New Report Highlights Leading Corporate Practices For Sustainability-Competent Boards

As the devastating impacts related to Hurricane Irma continue to unfold, mitigating the disruptive forces stemming from environmental and social issues is the new norm for companies – and now even more for their corporate boards. A new report released by Ceres argues that corporate boards must keep these and other sustainability impacts at the forefront of the decision-making process in order to meet their fiduciary responsibilities to the corporations.

The report, titled, “Lead From the Top: Building Sustainability Competence on Corporate Boards,” notes that boards have a legal responsibility to act when environmental and social issues pose material risks on business models and financial performance. Factoring in material risks in decision-making is key for corporations to achieve strong long-term financial performance goals and increase their competitive advantage.

“Sustainability should be a primary matter for all board members, not just those with environmental or energy expertise and backgrounds,” Carol Browner, former EPA administrator and board member at Bunge, writes in the forward of the report. “Expanding board expertise on sustainability should be part of every company’s board strategy. Understanding the material risks and opportunities for the company is inherent in a director’s responsibility to ensuring long-term value creation and resilience.”

The report identifies the key characteristics that make up sustainability-competent boards and highlights the leading practices corporate directors can take to ensure their boards are competent to make thoughtful decisions on climate change, water scarcity and pollution, and other issues.
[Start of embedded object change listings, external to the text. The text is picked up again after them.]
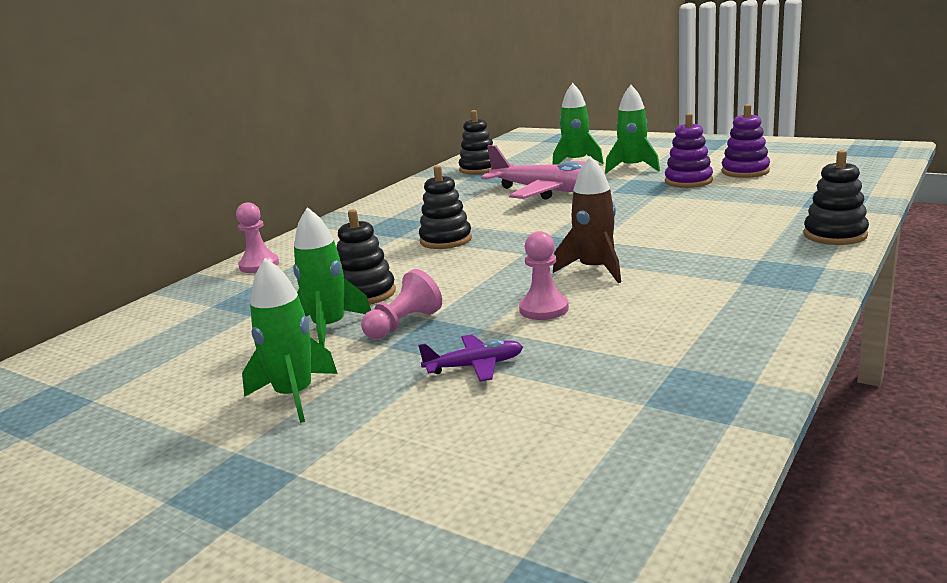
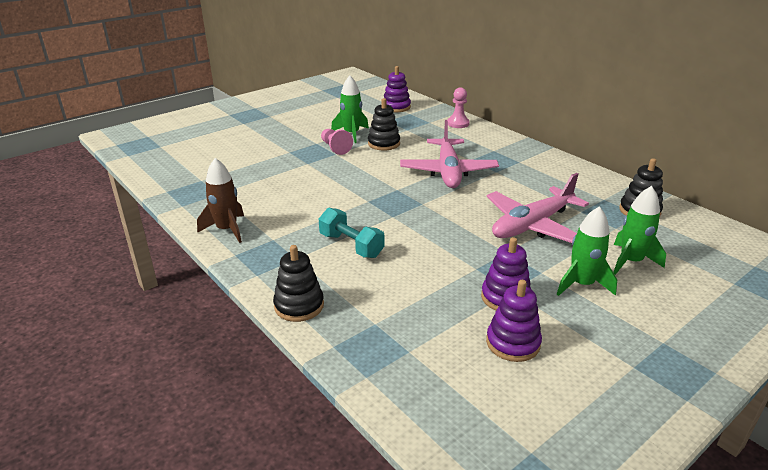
camera: 105 degrees right, 10 degrees up
green rocket [242,258,338,423] -> none
purple plane [418,334,523,382] -> none
black stacking toy [419,165,472,249] -> pink plane [400,120,499,188]
pink pawn [519,231,569,320] -> none
brown rocket [553,156,621,283] -> brown rocket moved to [197,158,244,243]
none -> turquoise dumbbell [319,208,384,258]
none -> purple stacking toy [384,66,411,112]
A sustainability-competent board has the following characteristics:

  • Integrates knowledge of material sustainability issues into the board nominating process to recruit directors that ask the right questions
  • Educates directors on material sustainability issues to allow for thoughtful deliberation and strategic decision-making at the board level
  • Engages with external stakeholders and experts on relevant sustainability issues

Key practices corporate directors should follow to ensure boards are sustainability-competent include:

  • Incorporate material sustainability issues into qualifications for potential board candidates
  • Find directors that can make the connections between environmental and social issues and the business context
  • Recruit candidates representing a diversity of backgrounds and skills to improve decision making
  • Integrate new directors with sustainability competence into current board deliberations, especially on strategy and risk
  • Require regular education on material sustainability issues for the whole board
  • Finding regular opportunities for boards to engage stakeholders on environmental and social issues
  • Incorporating material sustainability issues into board-investor dialogues

Ceres developed this report leveraging existing research and conducting in-depth interviews with over three dozen experts in this space, including corporate directors, investors, senior company leaders and governance experts. It builds on a 2015 Ceres report, “View from the Top: How Corporate Boards Can Engage on Sustainability Performance,” which detailed a two-pronged approach for integrating sustainability into decision-making via board governance systems and board actions.

“Corporate boards need to be qualified and prepared to provide robust and effective oversight on sustainability issues,” said Veena Ramani, director of the Capital Market Systems program and author of both Ceres reports. “We hope this new report will serve as a practical guide on how to factor stronger environmental and social practices into decisions on corporate strategy and risk.”

The report also comes as more and more shareholders and investors are increasingly pushing for sustainability-competent corporate boards, and follows a decision earlier this year by oil and gas giant ExxonMobil to appoint a leading climate scientist to its board.